Por enquanto, a questão da grama artificial ainda mexe somente com o futebol holandês. A próxima alteração que se pensa no futebol do país já pode influenciar em outros lugares mundo afora: a implantação de ajuda eletrônica na arbitragem. Ela já começou, a bem da verdade. Afinal, na temporada atual o Campeonato Holandês já tem usado o “olho do gavião”, para resolver as bolas que eventualmente (não) passem da linha do gol. Só que o presidente da federação holandesa avisou que deseja ir além.
Na semana passada, Michael van Praag reuniu-se com árbitros da região norte da Holanda. E anunciou: a Eredivisie talvez tenha ajuda eletrônica aos juízes já na temporada 2015/16. Ao jornal “Dagblad van het Noorden”, Van Praag explicou como seria: “O ‘videoárbitro’ ficaria num automóvel fora do estádio, com acesso a várias telas de alta qualidade. E assim como os auxiliares, ele teria ligação direta com o árbitro. Enquanto vê as imagens, pode dizer se uma falta é para cartão amarelo ou vermelho, ou se houve ou não pênalti”.
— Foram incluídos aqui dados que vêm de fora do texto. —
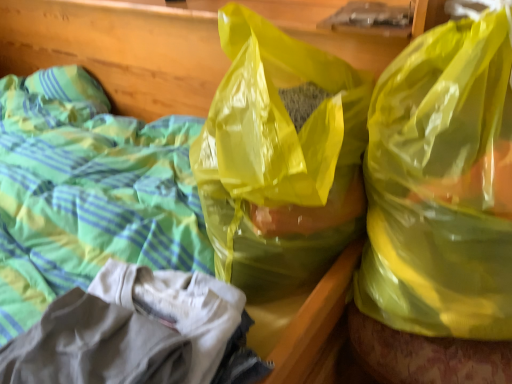
Where is `translucent yellow plastic bag at center, arranged as the 2th plastic bag when viewed from the right`? translucent yellow plastic bag at center, arranged as the 2th plastic bag when viewed from the right is located at coordinates (279, 159).

What do you see at coordinates (279, 159) in the screenshot?
I see `translucent yellow plastic bag at center, arranged as the 2th plastic bag when viewed from the right` at bounding box center [279, 159].

The width and height of the screenshot is (512, 384). What do you see at coordinates (442, 185) in the screenshot?
I see `yellow translucent plastic bag at upper right, placed as the 2th plastic bag when sorted from left to right` at bounding box center [442, 185].

Where is `yellow translucent plastic bag at upper right, which is the 1th plastic bag in right-to-left order`? The height and width of the screenshot is (384, 512). yellow translucent plastic bag at upper right, which is the 1th plastic bag in right-to-left order is located at coordinates (442, 185).

Locate an element on the screen. translucent yellow plastic bag at center, arranged as the 2th plastic bag when viewed from the right is located at coordinates (279, 159).

Is yellow translucent plastic bag at upper right, which is the 1th plastic bag in right-to-left order, at the left side of translucent yellow plastic bag at center, the first plastic bag from the left?

In fact, yellow translucent plastic bag at upper right, which is the 1th plastic bag in right-to-left order, is to the right of translucent yellow plastic bag at center, the first plastic bag from the left.

Considering their positions, is yellow translucent plastic bag at upper right, placed as the 2th plastic bag when sorted from left to right, located in front of or behind translucent yellow plastic bag at center, arranged as the 2th plastic bag when viewed from the right?

yellow translucent plastic bag at upper right, placed as the 2th plastic bag when sorted from left to right, is positioned closer to the viewer than translucent yellow plastic bag at center, arranged as the 2th plastic bag when viewed from the right.

Considering the points (409, 287) and (257, 192), which point is in front, point (409, 287) or point (257, 192)?

Point (257, 192)

From the image's perspective, which one is positioned lower, yellow translucent plastic bag at upper right, which is the 1th plastic bag in right-to-left order, or translucent yellow plastic bag at center, arranged as the 2th plastic bag when viewed from the right?

yellow translucent plastic bag at upper right, which is the 1th plastic bag in right-to-left order.

From a real-world perspective, which is physically above, yellow translucent plastic bag at upper right, which is the 1th plastic bag in right-to-left order, or translucent yellow plastic bag at center, arranged as the 2th plastic bag when viewed from the right?

yellow translucent plastic bag at upper right, which is the 1th plastic bag in right-to-left order.

Considering the sizes of objects yellow translucent plastic bag at upper right, placed as the 2th plastic bag when sorted from left to right, and translucent yellow plastic bag at center, the first plastic bag from the left, in the image provided, who is wider, yellow translucent plastic bag at upper right, placed as the 2th plastic bag when sorted from left to right, or translucent yellow plastic bag at center, the first plastic bag from the left,?

translucent yellow plastic bag at center, the first plastic bag from the left.

Considering the relative sizes of yellow translucent plastic bag at upper right, placed as the 2th plastic bag when sorted from left to right, and translucent yellow plastic bag at center, the first plastic bag from the left, in the image provided, is yellow translucent plastic bag at upper right, placed as the 2th plastic bag when sorted from left to right, shorter than translucent yellow plastic bag at center, the first plastic bag from the left,?

In fact, yellow translucent plastic bag at upper right, placed as the 2th plastic bag when sorted from left to right, may be taller than translucent yellow plastic bag at center, the first plastic bag from the left.

Considering the relative sizes of yellow translucent plastic bag at upper right, placed as the 2th plastic bag when sorted from left to right, and translucent yellow plastic bag at center, arranged as the 2th plastic bag when viewed from the right, in the image provided, is yellow translucent plastic bag at upper right, placed as the 2th plastic bag when sorted from left to right, smaller than translucent yellow plastic bag at center, arranged as the 2th plastic bag when viewed from the right,?

Indeed, yellow translucent plastic bag at upper right, placed as the 2th plastic bag when sorted from left to right, has a smaller size compared to translucent yellow plastic bag at center, arranged as the 2th plastic bag when viewed from the right.

Consider the image. Would you say yellow translucent plastic bag at upper right, placed as the 2th plastic bag when sorted from left to right, contains translucent yellow plastic bag at center, arranged as the 2th plastic bag when viewed from the right?

No.

Is yellow translucent plastic bag at upper right, which is the 1th plastic bag in right-to-left order, not close to translucent yellow plastic bag at center, the first plastic bag from the left?

They are positioned close to each other.

Is yellow translucent plastic bag at upper right, which is the 1th plastic bag in right-to-left order, oriented away from translucent yellow plastic bag at center, arranged as the 2th plastic bag when viewed from the right?

No, yellow translucent plastic bag at upper right, which is the 1th plastic bag in right-to-left order,'s orientation is not away from translucent yellow plastic bag at center, arranged as the 2th plastic bag when viewed from the right.

Find the location of `plastic bag below the yellow translucent plastic bag at upper right, placed as the 2th plastic bag when sorted from left to right (from a real-world perspective)`. plastic bag below the yellow translucent plastic bag at upper right, placed as the 2th plastic bag when sorted from left to right (from a real-world perspective) is located at coordinates (279, 159).

Which is more to the left, translucent yellow plastic bag at center, the first plastic bag from the left, or yellow translucent plastic bag at upper right, placed as the 2th plastic bag when sorted from left to right?

translucent yellow plastic bag at center, the first plastic bag from the left.

Between translucent yellow plastic bag at center, the first plastic bag from the left, and yellow translucent plastic bag at upper right, which is the 1th plastic bag in right-to-left order, which one is positioned behind?

translucent yellow plastic bag at center, the first plastic bag from the left, is more distant.

Which is farther, [248,119] or [492,84]?

The point [248,119] is behind.

From the image's perspective, between translucent yellow plastic bag at center, arranged as the 2th plastic bag when viewed from the right, and yellow translucent plastic bag at upper right, which is the 1th plastic bag in right-to-left order, who is located below?

From the image's view, yellow translucent plastic bag at upper right, which is the 1th plastic bag in right-to-left order, is below.

From a real-world perspective, is translucent yellow plastic bag at center, the first plastic bag from the left, positioned above or below yellow translucent plastic bag at upper right, which is the 1th plastic bag in right-to-left order?

translucent yellow plastic bag at center, the first plastic bag from the left, is below yellow translucent plastic bag at upper right, which is the 1th plastic bag in right-to-left order.

In terms of width, does translucent yellow plastic bag at center, arranged as the 2th plastic bag when viewed from the right, look wider or thinner when compared to yellow translucent plastic bag at upper right, which is the 1th plastic bag in right-to-left order?

Considering their sizes, translucent yellow plastic bag at center, arranged as the 2th plastic bag when viewed from the right, looks broader than yellow translucent plastic bag at upper right, which is the 1th plastic bag in right-to-left order.

Between translucent yellow plastic bag at center, arranged as the 2th plastic bag when viewed from the right, and yellow translucent plastic bag at upper right, placed as the 2th plastic bag when sorted from left to right, which one has less height?

Standing shorter between the two is translucent yellow plastic bag at center, arranged as the 2th plastic bag when viewed from the right.

Does translucent yellow plastic bag at center, arranged as the 2th plastic bag when viewed from the right, have a smaller size compared to yellow translucent plastic bag at upper right, placed as the 2th plastic bag when sorted from left to right?

No.

Which is correct: translucent yellow plastic bag at center, arranged as the 2th plastic bag when viewed from the right, is inside yellow translucent plastic bag at upper right, placed as the 2th plastic bag when sorted from left to right, or outside of it?

translucent yellow plastic bag at center, arranged as the 2th plastic bag when viewed from the right, is not enclosed by yellow translucent plastic bag at upper right, placed as the 2th plastic bag when sorted from left to right.

Can you see translucent yellow plastic bag at center, arranged as the 2th plastic bag when viewed from the right, touching yellow translucent plastic bag at upper right, which is the 1th plastic bag in right-to-left order?

There is a gap between translucent yellow plastic bag at center, arranged as the 2th plastic bag when viewed from the right, and yellow translucent plastic bag at upper right, which is the 1th plastic bag in right-to-left order.

Is translucent yellow plastic bag at center, the first plastic bag from the left, positioned with its back to yellow translucent plastic bag at upper right, which is the 1th plastic bag in right-to-left order?

Yes, yellow translucent plastic bag at upper right, which is the 1th plastic bag in right-to-left order, is at the back of translucent yellow plastic bag at center, the first plastic bag from the left.

How different are the orientations of translucent yellow plastic bag at center, arranged as the 2th plastic bag when viewed from the right, and yellow translucent plastic bag at upper right, which is the 1th plastic bag in right-to-left order, in degrees?

There is a 76.1-degree angle between the facing directions of translucent yellow plastic bag at center, arranged as the 2th plastic bag when viewed from the right, and yellow translucent plastic bag at upper right, which is the 1th plastic bag in right-to-left order.

Where is `plastic bag that is above the yellow translucent plastic bag at upper right, placed as the 2th plastic bag when sorted from left to right (from the image's perspective)`? The width and height of the screenshot is (512, 384). plastic bag that is above the yellow translucent plastic bag at upper right, placed as the 2th plastic bag when sorted from left to right (from the image's perspective) is located at coordinates (279, 159).

Locate an element on the screen. plastic bag lying below the translucent yellow plastic bag at center, the first plastic bag from the left (from the image's perspective) is located at coordinates (442, 185).

Identify the location of plastic bag that is behind the yellow translucent plastic bag at upper right, placed as the 2th plastic bag when sorted from left to right. (279, 159).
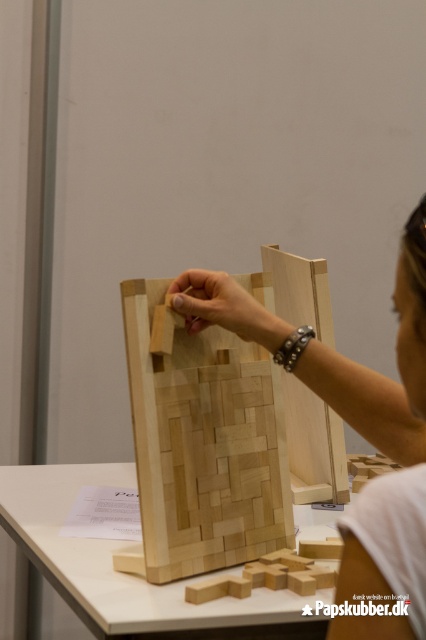
You are looking at the puzzle structure on the table. There are two points marked on the puzzle pieces labeled as point (176, 362) and point (394, 512). From your viewpoint, which point is closer to you?

Point (394, 512) is closer to you because point (176, 362) is behind it.

You are observing someone assembling a puzzle. You see the natural wood puzzle piece at center and the natural wood hand at center. Which object is closer to you?

The natural wood puzzle piece at center is closer to you than the natural wood hand at center.

You are trying to place the natural wood puzzle piece at center into the natural wood hand at center. Based on their sizes, will the puzzle piece fit comfortably in the hand?

The natural wood puzzle piece at center is bigger than the natural wood hand at center, so it will not fit comfortably in the hand.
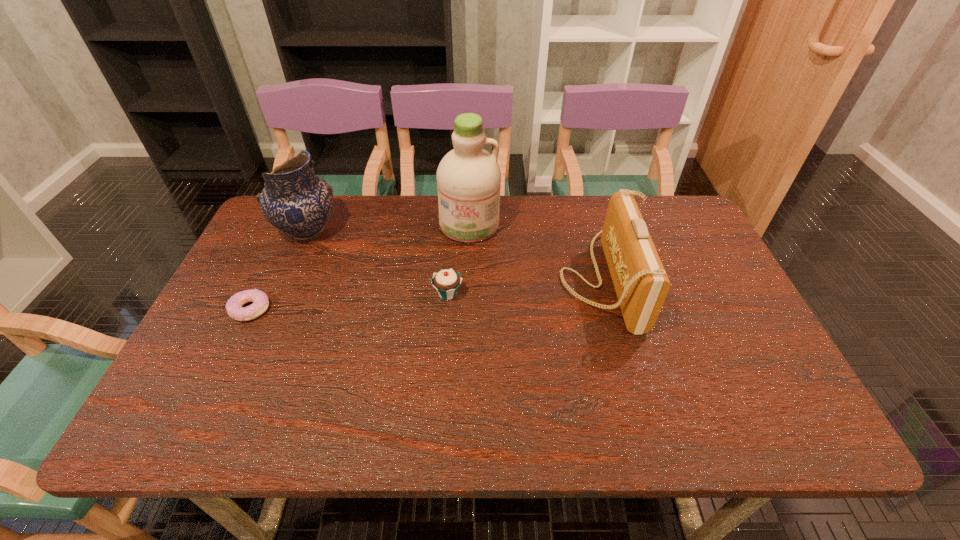
At what (x,y) coordinates should I click in order to perform the action: click on free region located 0.110m on the decorative side of the third tallest object. Please return your answer as a coordinate pair (x, y). Looking at the image, I should click on (519, 280).

You are a GUI agent. You are given a task and a screenshot of the screen. Output one action in this format:
    pyautogui.click(x=<x>, y=<y>)
    Task: Click on the vacant area situated 0.260m on the front of the cupcake
    The image size is (960, 540).
    Given the screenshot: What is the action you would take?
    pyautogui.click(x=441, y=395)

Identify the location of vacant space situated on the right of the shortest object. The image size is (960, 540). (379, 309).

In order to click on cleansing agent that is positioned at the far edge in this screenshot , I will do `click(468, 177)`.

At what (x,y) coordinates should I click in order to perform the action: click on pottery present at the far edge. Please return your answer as a coordinate pair (x, y). The height and width of the screenshot is (540, 960). Looking at the image, I should click on (296, 201).

Identify the location of handbag at the far edge. This screenshot has height=540, width=960. (640, 281).

This screenshot has height=540, width=960. Find the location of `pottery that is at the left edge`. pottery that is at the left edge is located at coordinates (296, 201).

Locate an element on the screen. Image resolution: width=960 pixels, height=540 pixels. doughnut located at the left edge is located at coordinates (234, 308).

The image size is (960, 540). What are the coordinates of `object located at the far left corner` in the screenshot? It's located at (296, 201).

Image resolution: width=960 pixels, height=540 pixels. In the image, there is a desktop. In order to click on vacant space at the far edge in this screenshot , I will do `click(403, 202)`.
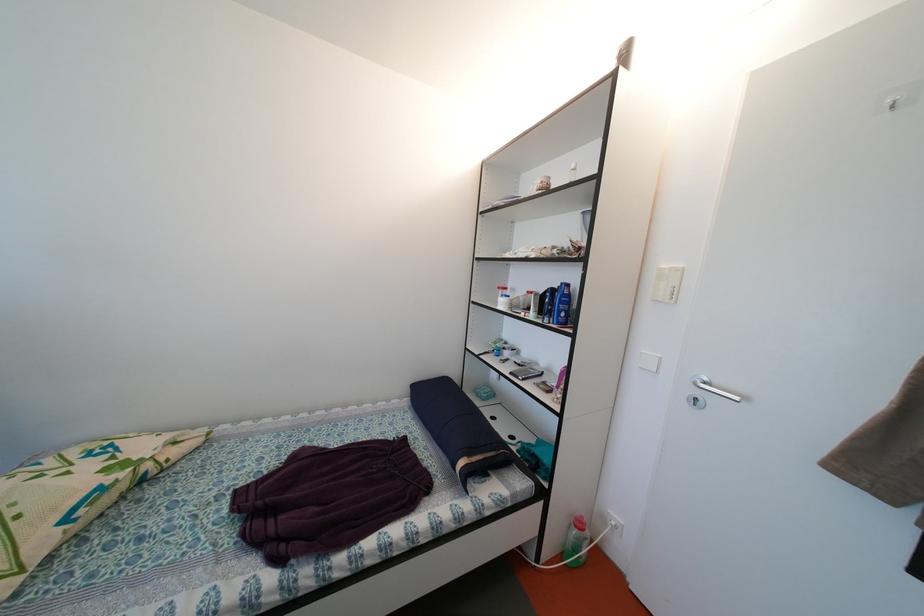
Where would you insert the door keyhole? Please return your answer as a coordinate pair (x, y).

(696, 400)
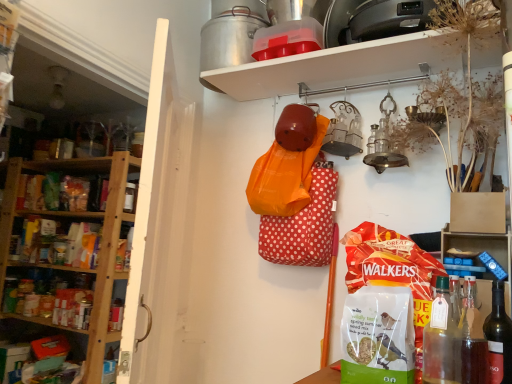
The width and height of the screenshot is (512, 384). What are the coordinates of `free space above metallic silver at upper center, marked as the 2th shelf in a left-to-right arrangement (from a real-world perspective)` in the screenshot? It's located at (346, 64).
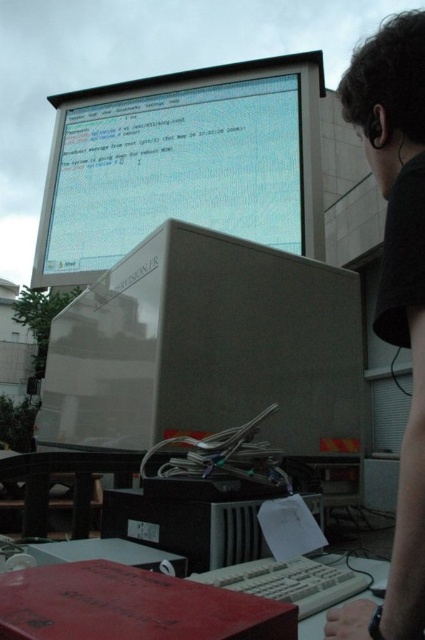
Does matte gray monitor at upper center have a lesser width compared to black matte shirt at upper right?

Incorrect, matte gray monitor at upper center's width is not less than black matte shirt at upper right's.

Between point (195, 120) and point (385, 284), which one is positioned in front?

Point (385, 284) is in front.

At what (x,y) coordinates should I click in order to perform the action: click on matte gray monitor at upper center. Please return your answer as a coordinate pair (x, y). The height and width of the screenshot is (640, 425). Looking at the image, I should click on (183, 163).

Measure the distance between satin white monitor at center and camera.

The distance of satin white monitor at center from camera is 4.28 feet.

Does satin white monitor at center have a greater width compared to black matte shirt at upper right?

Yes.

Find the location of a particular element. The image size is (425, 640). satin white monitor at center is located at coordinates (206, 348).

Who is taller, satin white monitor at center or matte gray monitor at upper center?

With more height is matte gray monitor at upper center.

Is satin white monitor at center thinner than matte gray monitor at upper center?

Indeed, satin white monitor at center has a lesser width compared to matte gray monitor at upper center.

Where is `satin white monitor at center`? satin white monitor at center is located at coordinates [206, 348].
Não se pode descartar a hipótese de que seja uma mera bravata. Afinal de contas, dentro da Uefa, Van Praag é dos presidentes de federações europeias que mais tem se oposto às palavras e ações de Joseph Blatter. Ou seja, pode ser mais provocação à Fifa do que uma ideia com chances de vingar. Mas se a federação holandesa estiver falando seriamente, na próxima temporada ela deverá se tornar ponta de lança de uma discussão muito importante no futebol atual. Ou melhor, de duas discussões importantes.